This has been a rather epic weekend.
On Friday, and after much deliberation over the last year, we went through our first round of IUI. The procedure itself was easy peasy, the hardest part (for me) being the boring 20 minutes I spent afterwards with my legs in the air. The chances of this working are not much better than a more natural approach to the sperm and egg meet and greet, but my doctor says that my recent HSG and an increase in my Clomid dosage may help.
We had determined that one of my fallopian tubes is almost totally blocked, so we really are starting with 50%. It does not surprise my doctor that we had not had a successful pregnancy in the last couple of years (the one being ectopic, on the blocked side). In some ways, I'm glad to not be stuck in the realm of unexplained infertility. Until now, we didn't have a clear understanding of why pregnancy has just not been happening for us. Pretty consistently over the last 24 months, we've timed sex (as you do) to correspond with the times leading up to and away from ovulation. This has been incredibly frustrating, to say the least.
In fact. That is one of the worst things about this, how it has taken over my mind. Invaded. You could be talking to me about how you had scrambled eggs for breakfast and I'd be thinking eggs and uterus and fertilization. I have been afraid to run these last couple of days because I haven't wanted to shake the egg out of implantation mode.
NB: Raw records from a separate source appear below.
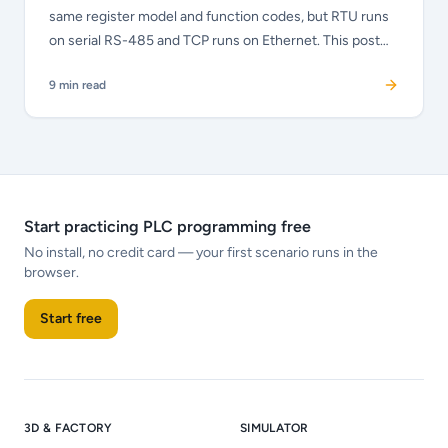
same register model and function codes, but RTU runs
on serial RS-485 and TCP runs on Ethernet. This post
explains the differences, the MBAP header, how to
9
min read
choose, and how to troubleshoot each variant.
Start practicing PLC programming free
No install, no credit card — your first scenario runs in the
browser.
Start free
3D & FACTORY
SIMULATOR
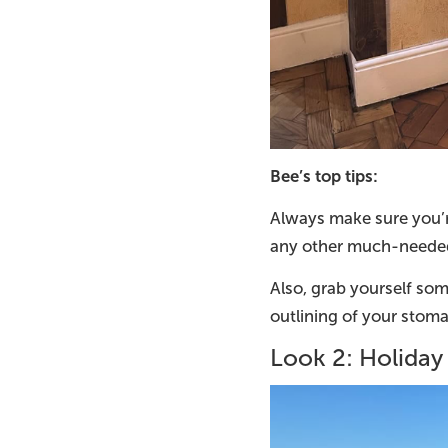
Bee’s top tips:
Always make sure you’r
any other much-needed
Also, grab yourself so
outlining of your stoma
Look 2: Holida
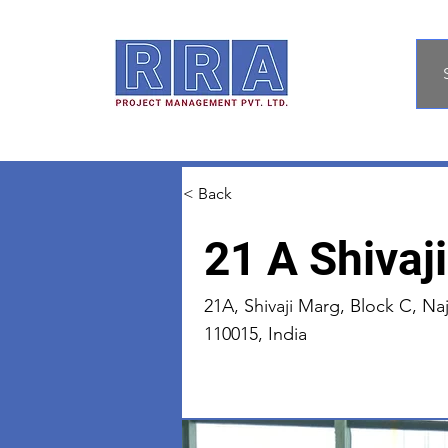
< Back
21 A Shivaj
21A, Shivaji Marg, Block C, Naj
110015, India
I can't say I am at the point where I am completely hopeless, because I honestly believe that all of this effort and energy is going to result in a pregnancy, but last month was the hardest month yet for the BFN (negative pregnancy test, for those who don't know). While we were in New Orleans, I had convinced myself (beyond a reasonable doubt) that I had done everything to get pregnant and that it was finally going to happen. I had (against my better judgment) determined the baby's due date and started thinking about where I had packed away all of those ridiculous books about pregnancy. You know, at three weeks your baby looks like an amphibian.
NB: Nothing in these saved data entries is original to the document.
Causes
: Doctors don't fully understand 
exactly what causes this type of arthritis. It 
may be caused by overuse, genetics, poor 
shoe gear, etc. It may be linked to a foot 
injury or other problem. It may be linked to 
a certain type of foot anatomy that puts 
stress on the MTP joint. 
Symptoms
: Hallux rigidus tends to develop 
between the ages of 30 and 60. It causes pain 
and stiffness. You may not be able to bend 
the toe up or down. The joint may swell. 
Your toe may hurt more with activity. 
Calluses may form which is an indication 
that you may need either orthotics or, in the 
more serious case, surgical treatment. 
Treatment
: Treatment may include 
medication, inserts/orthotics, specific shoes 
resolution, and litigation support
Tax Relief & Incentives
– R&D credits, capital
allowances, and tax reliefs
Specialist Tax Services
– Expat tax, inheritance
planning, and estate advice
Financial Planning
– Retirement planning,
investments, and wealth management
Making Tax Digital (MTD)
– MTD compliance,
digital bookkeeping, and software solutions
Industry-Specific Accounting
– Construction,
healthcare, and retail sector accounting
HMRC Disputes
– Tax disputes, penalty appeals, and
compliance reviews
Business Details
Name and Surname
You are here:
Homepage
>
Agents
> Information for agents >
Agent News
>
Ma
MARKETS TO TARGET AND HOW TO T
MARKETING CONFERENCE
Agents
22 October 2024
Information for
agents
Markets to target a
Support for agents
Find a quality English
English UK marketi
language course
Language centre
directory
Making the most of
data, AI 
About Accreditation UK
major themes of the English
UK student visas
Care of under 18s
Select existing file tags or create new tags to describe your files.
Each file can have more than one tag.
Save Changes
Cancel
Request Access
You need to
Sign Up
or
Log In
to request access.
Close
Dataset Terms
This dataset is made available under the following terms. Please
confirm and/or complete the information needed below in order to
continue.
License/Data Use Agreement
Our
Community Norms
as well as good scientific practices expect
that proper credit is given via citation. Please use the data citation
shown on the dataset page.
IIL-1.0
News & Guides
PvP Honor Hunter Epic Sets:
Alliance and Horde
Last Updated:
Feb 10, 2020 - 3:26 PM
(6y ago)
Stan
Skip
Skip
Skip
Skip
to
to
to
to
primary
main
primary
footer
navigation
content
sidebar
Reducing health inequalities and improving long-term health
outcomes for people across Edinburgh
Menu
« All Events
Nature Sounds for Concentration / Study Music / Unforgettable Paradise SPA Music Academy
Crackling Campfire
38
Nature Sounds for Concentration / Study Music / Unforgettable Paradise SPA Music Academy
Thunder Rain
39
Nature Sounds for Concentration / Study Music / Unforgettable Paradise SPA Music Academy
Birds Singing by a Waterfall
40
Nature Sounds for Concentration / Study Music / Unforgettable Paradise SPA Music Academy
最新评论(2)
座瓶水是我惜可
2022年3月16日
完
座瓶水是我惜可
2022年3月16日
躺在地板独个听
On the plus side, I passed my licensure exam. I've been in process since our move, and I am ready to get back into work now. It's really very exciting and a huge relief that I will not have to study for it anymore. It had taken over my free time. The exam itself was not easy and there were some moments when I literally sweated over not passing it. We had a dinner planned for that night to celebrate it being over, and I would have probably LIED to our friends if I had failed. Obviously.
It's snowing here. We are at T minus 28 days until we leave for St. Martin. Score.